If you or someone you love has a passion for the richness of a tasty chocolate cake, this recipe for Chocolate Poke Cake is decadent, cool, and sweet. While it is not complicated to make, it does need some time in the fridge, so be sure to plan accordingly.
The chocolate cake is soft and smooth, the filling is rich and adds a tasty moistness to the cake, and the creamy topping adds the perfect touch to the sweetness of the cake.
Poke cakes sound like something hokey that would be served at a church potluck, but there is nothing unsophisticated about this cake. Although this cake can be whipped up in a short amount of time with a minimum of kitchen experience, everyone will be talking about your chocolate cake when you serve this one.
Chocolate Poke Cake Recipe
There are two kinds of people in this world: chocolate lovers and vanilla lovers. This recipe for Chocolate Poke Cake will make the chocolate lovers stand up and beg for more. This cake is everything a chocolate cake should be–cool, creamy, and oh so very rich.
Prep Time 4 hrs 30 mins
Baking Time 40 mins
Total Time 5 hrs 10 mins
9×13-Inch Baking Pan
Chocolate Cake Ingredients
- 1¾ cups All-Purpose Flour
- ¾ cup Cocoa
- 2 cups Granulated Sugar
- 1½ teaspoons Baking Powder
- 1½ teaspoons Baking Soda
- ¼ teaspoon Salt
- 2 pcs Eggs
- 1 cup Brewed Coffee this should be very hot, almost boiling
- 1 cup Milk
- ½ cup Vegetable Oil
- 1 teaspoon Vanilla Extract
Chocolate Filling Ingredients
- 1 cup Semi-Sweet Chocolate Chips
- 14 ounces Sweetened Condensed Milk from a can
Cream Topping Ingredients
- 2 cups Heavy Whipping Cream
- ½ cup Confectioner’s Sugar
- 1 teaspoon Vanilla Extract
- 1½ cups Mini Chocolate Chips
Preheat the oven to 350 degrees Fahrenheit. Grease a 9 by 13-inch baking pan and lightly dust it with a bit of flour.
In a large bowl, stir together the flour, sugar, cocoa, baking powder, baking soda, and salt.
Add the eggs, milk, vanilla, and oil and use an electric mixer to blend it on medium speed. Beat the batter for about 2 minutes. Add the hot coffee and continue to beat the mixture. The batter will be very runny.

*MATERIAL PROVIDED*:
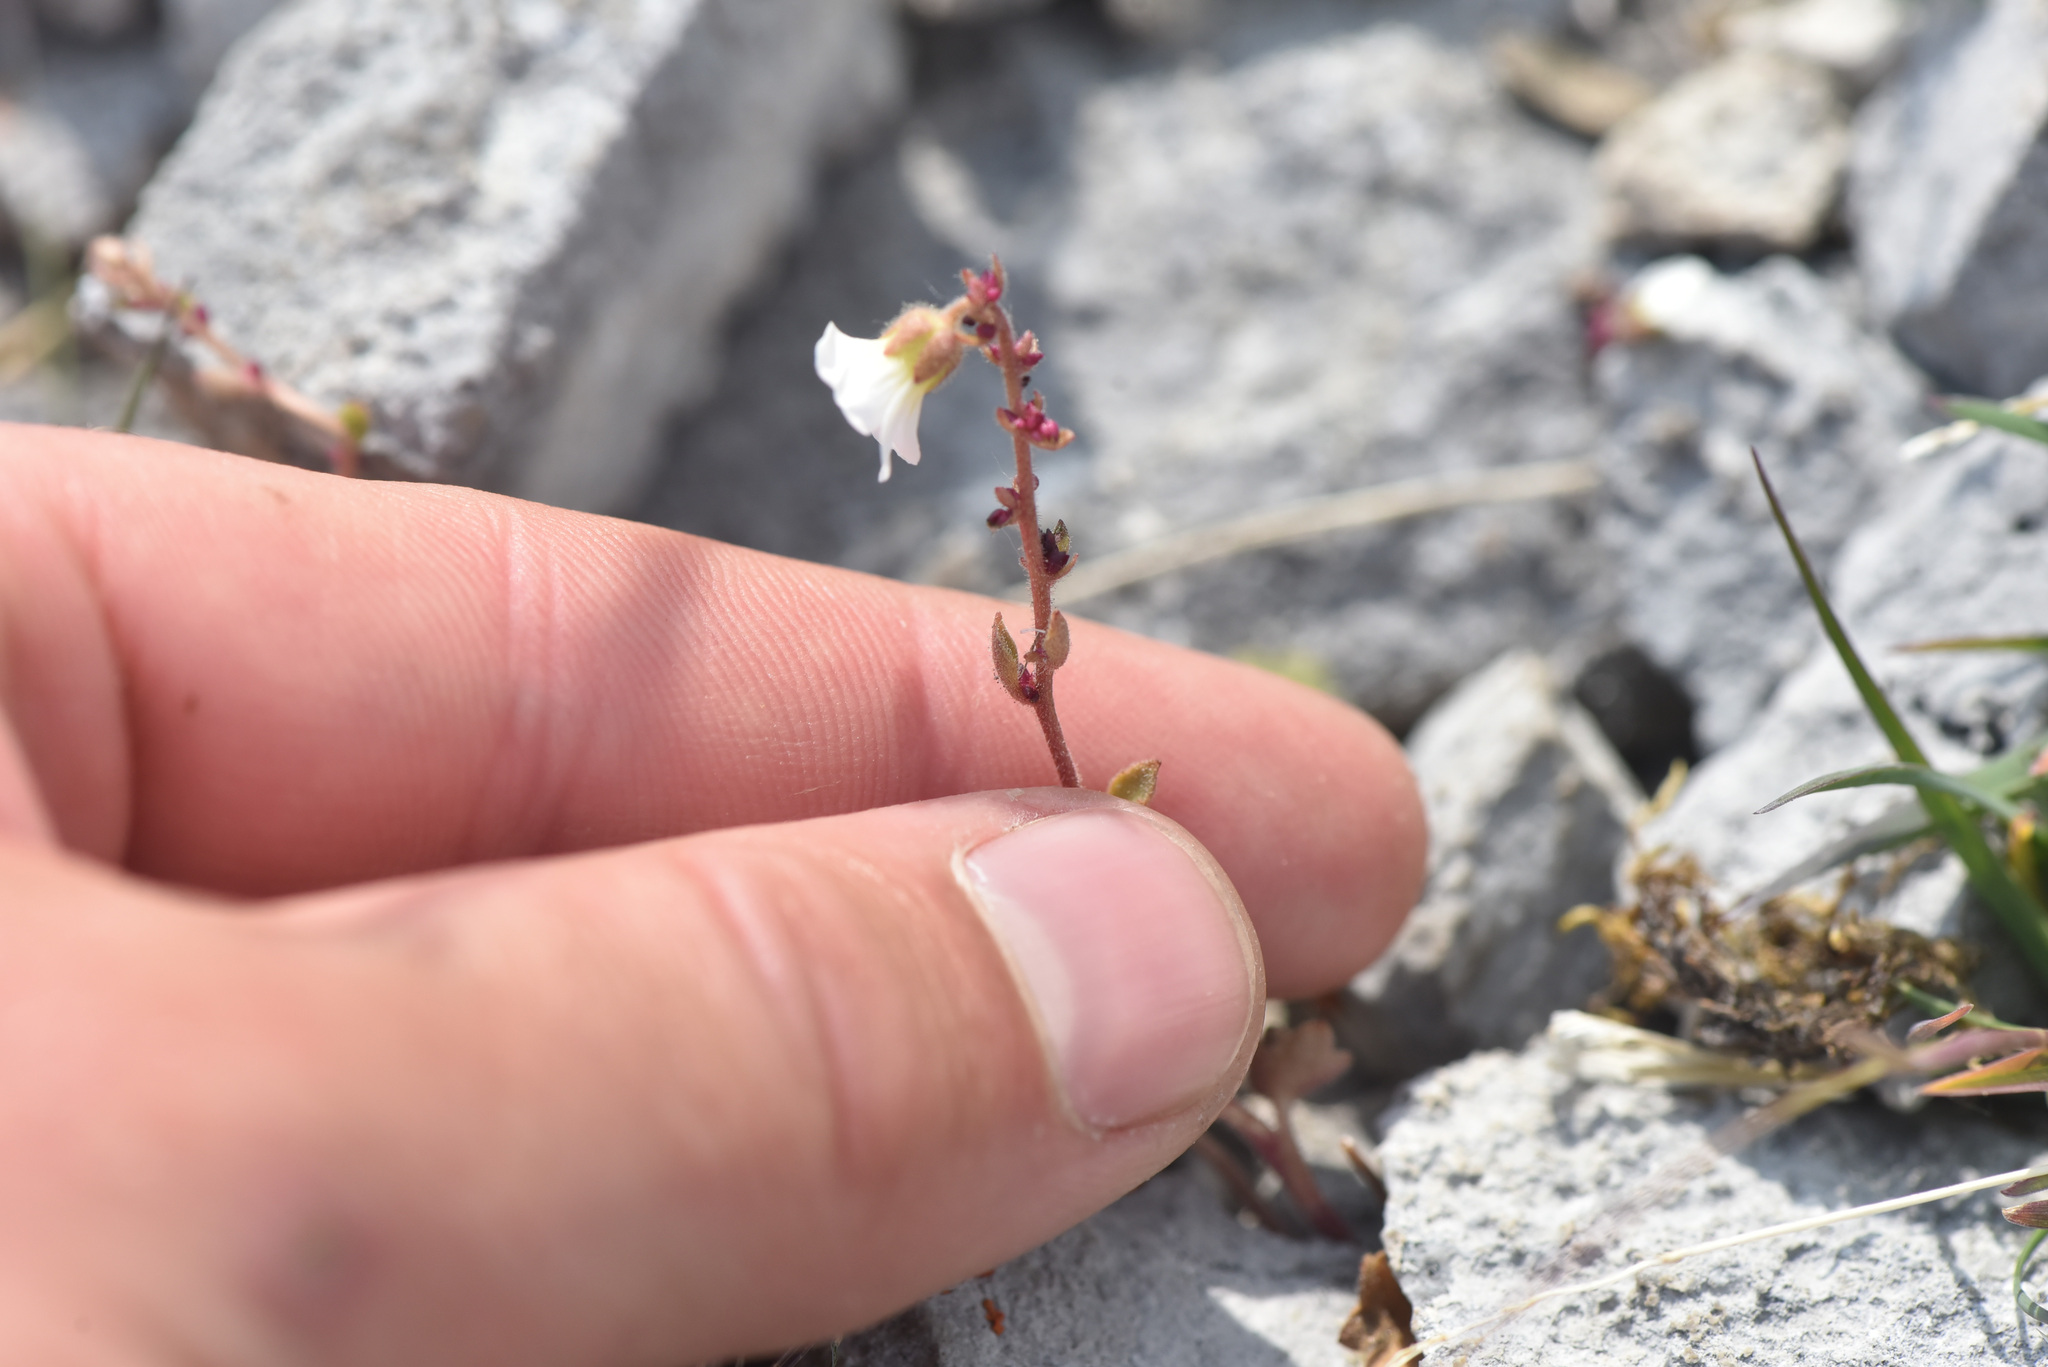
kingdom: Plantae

*PROBLEM DESCRIPTION*: Using the chocolate poke cake recipe, state whether each statement agrees with it, answering yes or no and quoting the recipe's deciding words exactly. 1. The cake bakes for 40 minutes. 2. The hot coffee goes into the batter before the eggs. 3. The filling calls for milk chocolate chips. This material comes from a different source than the recipe.

*CORRECT RESPONSE*:
1. Yes: "Baking Time 40 mins"
2. No: "Beat the batter for about 2 minutes. Add the hot coffee and continue to beat the mixture."
3. No: "1 cup Semi-Sweet Chocolate Chips"